Il metrò chiede molto a noi lettori occidentali: ci chiede di guardare a quel passato e accettare finalmente di conoscerlo, renderci consapevoli delle nostre responsabilità – pur involontarie e indotte – nella lacerazione del legame tra il nero e la sua radice.
Nel romanzo non c’è neppure un dialogo diretto: e soprattutto nella prima parte – relativa allo scorrere della vita tribale – questo è l’autentico tributo alla tradizione orale millenaria. Lungi dall’appesantire la narrazione, questo aspetto accompagna il lettore a scoprire la dimensione quasi epica del raccontare, come se stesse dialogando con un immaginario interlocutore che davvero volesse raccontargli una storia.

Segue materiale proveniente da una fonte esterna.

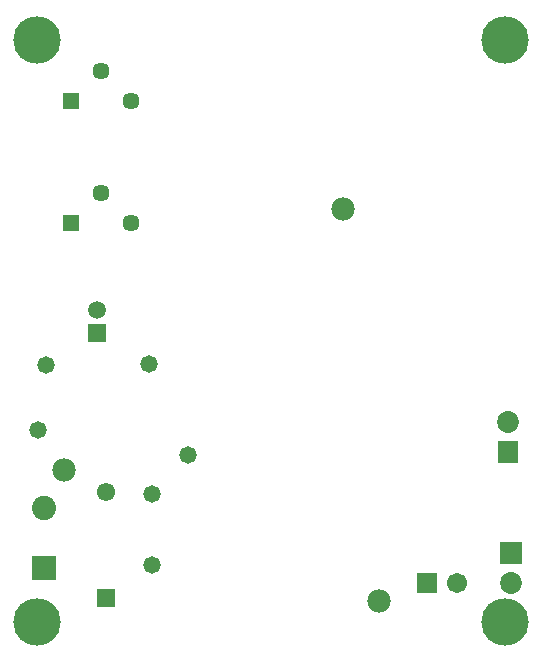
<source format=gbr>
%TF.GenerationSoftware,Altium Limited,Altium Designer,20.0.10 (225)*%
G04 Layer_Color=16711935*
%FSLAX26Y26*%
%MOIN*%
%TF.FileFunction,Soldermask,Bot*%
%TF.Part,Single*%
G01*
G75*
%TA.AperFunction,ViaPad*%
%ADD33C,0.158000*%
%TA.AperFunction,ComponentPad*%
%ADD34R,0.067055X0.067055*%
%ADD35C,0.067055*%
%TA.AperFunction,ViaPad*%
%ADD36C,0.078000*%
%TA.AperFunction,ComponentPad*%
%ADD37R,0.080835X0.080835*%
%ADD38C,0.080835*%
%ADD39R,0.061150X0.061150*%
%ADD40C,0.061150*%
%ADD41C,0.059181*%
%ADD42R,0.059181X0.059181*%
%ADD43R,0.057213X0.057213*%
%ADD44C,0.057213*%
%ADD45R,0.073000X0.073000*%
%ADD46C,0.073000*%
%ADD47R,0.067055X0.073000*%
%TA.AperFunction,ViaPad*%
%ADD48C,0.058000*%
D33*
X4950000Y1110000D02*
D03*
X3390000D02*
D03*
X4950000Y3050000D02*
D03*
X3390000D02*
D03*
D34*
X4690000Y1240000D02*
D03*
D35*
X4790000D02*
D03*
D36*
X3480000Y1615000D02*
D03*
X4530000Y1180000D02*
D03*
X4410000Y2485000D02*
D03*
D37*
X3415000Y1290000D02*
D03*
D38*
Y1490000D02*
D03*
D39*
X3620000Y1187835D02*
D03*
D40*
Y1542165D02*
D03*
D41*
X3590728Y2149370D02*
D03*
D42*
Y2070630D02*
D03*
D43*
X3505000Y2846378D02*
D03*
Y2440000D02*
D03*
D44*
X3605000Y2946378D02*
D03*
X3705000Y2846378D02*
D03*
X3605000Y2540000D02*
D03*
X3705000Y2440000D02*
D03*
D45*
X4970000Y1340000D02*
D03*
D46*
Y1240000D02*
D03*
X4960000Y1775000D02*
D03*
D47*
Y1675000D02*
D03*
D48*
X3420000Y1965000D02*
D03*
X3895000Y1665000D02*
D03*
X3765000Y1970000D02*
D03*
X3395000Y1750000D02*
D03*
X3775000Y1535000D02*
D03*
Y1300000D02*
D03*
%TF.MD5,c3c86c14d965daf6a115c138e9e9563f*%
M02*

</source>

Nella seconda parte del romanzo, quella dell’esodo e dell’approdo, il racconto cambia abilmente registro narrativo assumendo un linguaggio piano, raccolto e quasi guardingo, metaforizzando in certo senso lo stupore del protagonista nella necessità istintiva di guardarsi le spalle a ogni passo nella nuova vita.
La pubblicazione in Italia, per la prima volta, di un autore in lingua spagnola della Guinea Equatoriale, ha lo scopo di aprire un altro piccolo varco nel silenzio steso su quel piccolo, ricco e martoriato paese.